The dose I take for virus fighting is three tablets three times daily of triple concentrated Garlic from Walmart. This has kept me from getting numerous colds and flu. It must be started at the onset of any symptoms whatsoever.
Homesteading is also a great help if you are far from major population centers. Smallpox tends to break out in the summertime. My father spent many years at a family cabin in the summer to protect him from both smallpox and polio.
Little Bit Farm
-- Little bit Farm (email@example.com), October 18, 2001
You can also milk a cow. This is from this website:
In the past, milkmaids were known for their smooth skin. They maintained a clear complexion because they were rarely afflicted with smallpox, a disease causing lesions of the skin that often left horrible scars. It was not until 1798 that Edward Jennings discovered why. It turns out that cows can carry a similar disease, known as cowpox, and that the milkmaids would be exposed to this disease through the milk of the cows, which would enter through small cuts on their hands. Thus, the milkmaids would gain immunity to smallpox. Using this logic, Jennings was able to develop a vaccine for smallpox. Now, smallpox has been all but eliminated in most industrialized countries. The development of a smallpox vaccine led to the development of vaccines for many other diseases. Pasteur was the first to employ weakened microorganisms for vaccines. By 1935, methods of isolating and growing viruses allowed development of vaccines for polio, measles, rubella and influenza. Vaccines have nearly eliminated certain diseases in the United States. Smallpox has not been seen since 1949, polio occurrence has decreased by 84%, and diphtheria is rarely seen (Crandall in Ellis 169). There are certainly a number of diseases that will never be eliminated, but can be controlled. Some diseases, like influenza, mutate so quickly that vaccines are soon ineffective for new strains. However, a vaccine for the prevalent strains of a year can be made and administered, promoting immunity not only for those who have taken the vaccine, but also for others in the population: those who were immunized do not become carriers. Other diseases such as meningitis have disease-causing agents that are poorly immunogenic, creating low level or short lasting immunities. However, with frequent boosters they can still offer protection. Simply decreasing the incidence of the disease has great benefit. There are still a number of diseases whose immunogenicity is so low or whose variability is so high that we cannot develop vaccines for them. Unfortunately, this includes some particularly unpleasant and even deadly diseases, like HIV.
Little Bit Farm
-- Little bit Farm (firstname.lastname@example.org), October 18, 2001.
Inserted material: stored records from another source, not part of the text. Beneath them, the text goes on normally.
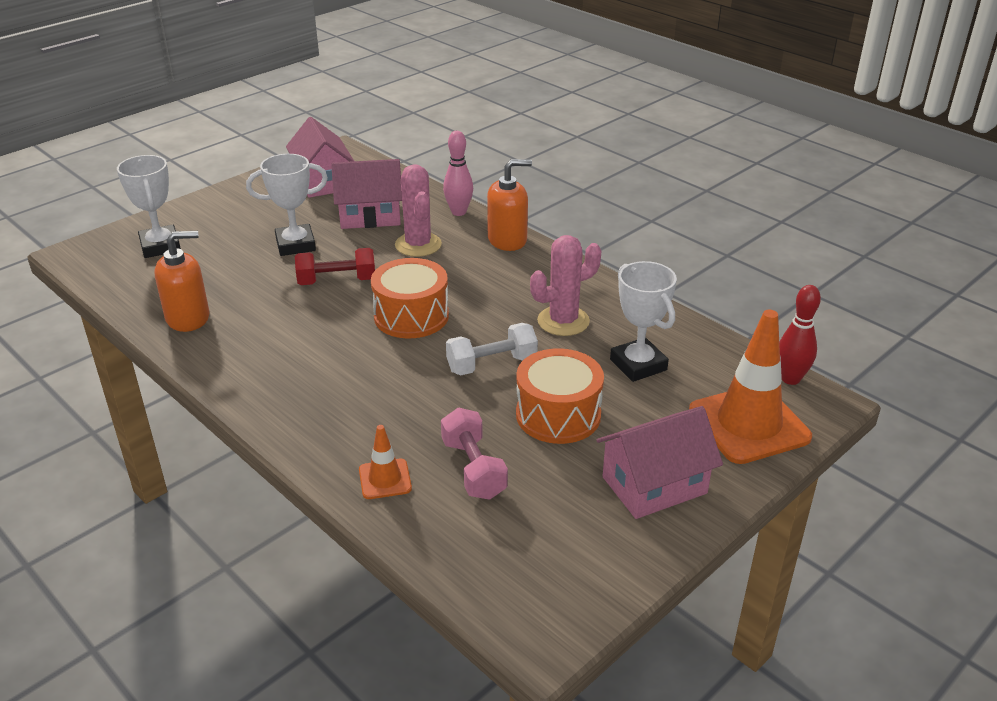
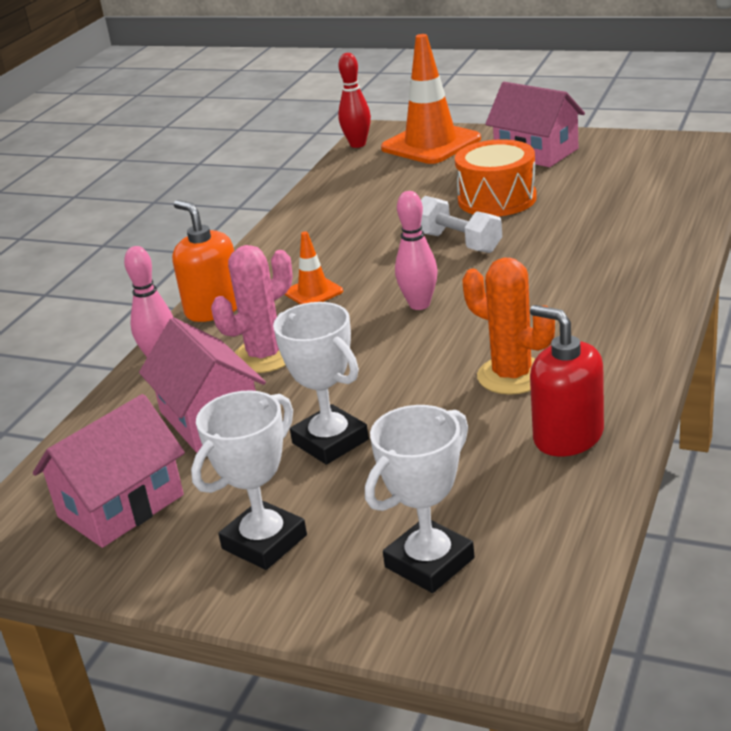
camera: 110 degrees left, 5 degrees down
orange soap dispenser [155,231,209,332] -> red soap dispenser [530,305,604,457]
red dumbbell [295,248,375,285] -> none
orange traffic cone [359,425,412,499] -> orange traffic cone moved to [285,231,343,304]
orange drum [371,258,449,339] -> pink bowling pin [395,191,438,310]
pink dumbbell [441,408,508,500] -> none
pink cactus [530,235,602,336] -> none
white trophy [610,261,677,382] -> white trophy moved to [191,391,307,570]
none -> orange cactus [463,257,555,395]

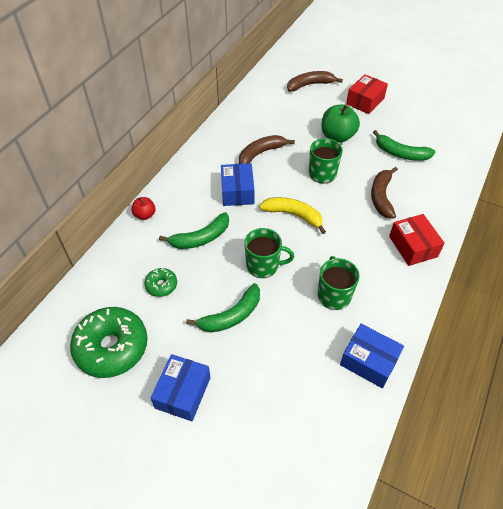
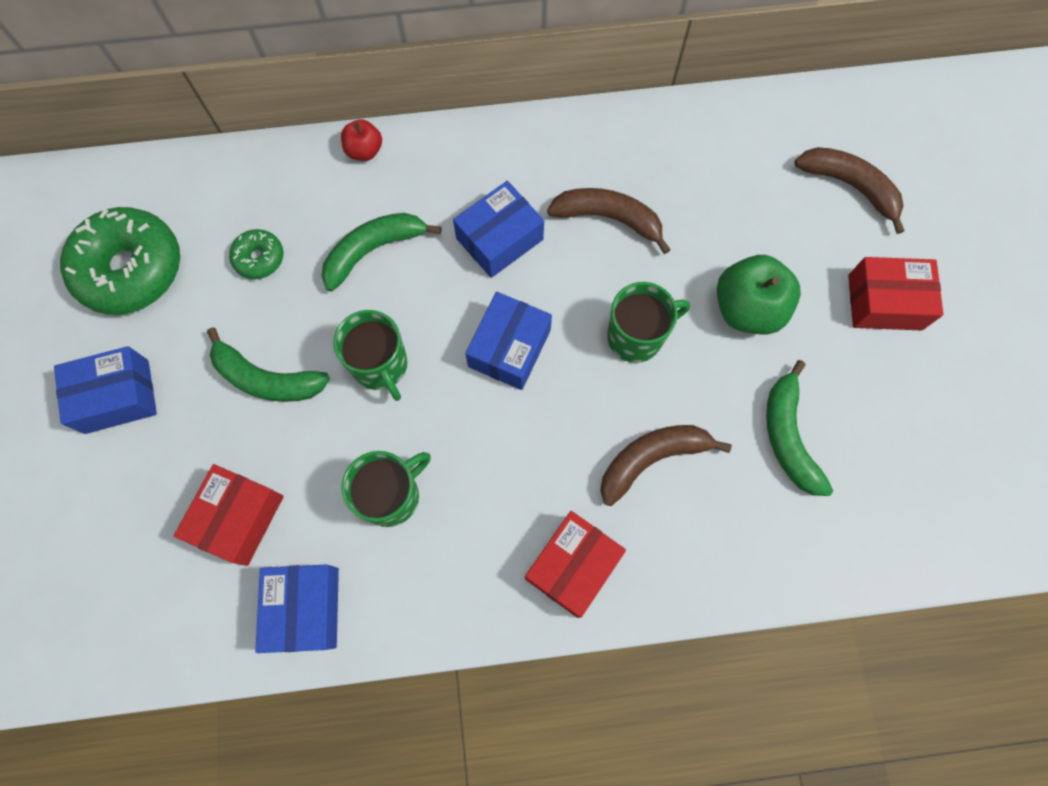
camera: 55 degrees right, 20 degrees up
green banana [159,212,229,249] -> green banana turned 120 degrees clockwise [322,213,441,291]
yellow banana [259,197,326,234] -> blue box [465,292,552,390]
none -> red box [174,464,284,566]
I also found this at this website which I thought was interesting.
It is sometimes externally applied in ointments and lotions, and as an antiseptic, to disperse hard swellings, also pounded and employed as a poultice for scrofulous sores. It is said to prevent anthrax in cattle, being largely used for the purpose.
In olden days, Garlic was employed as a specific for leprosy. It was also believed that it had most beneficial results in cases of smallpox, if cut small and applied to the soles of the feet in a linen cloth, renewed daily.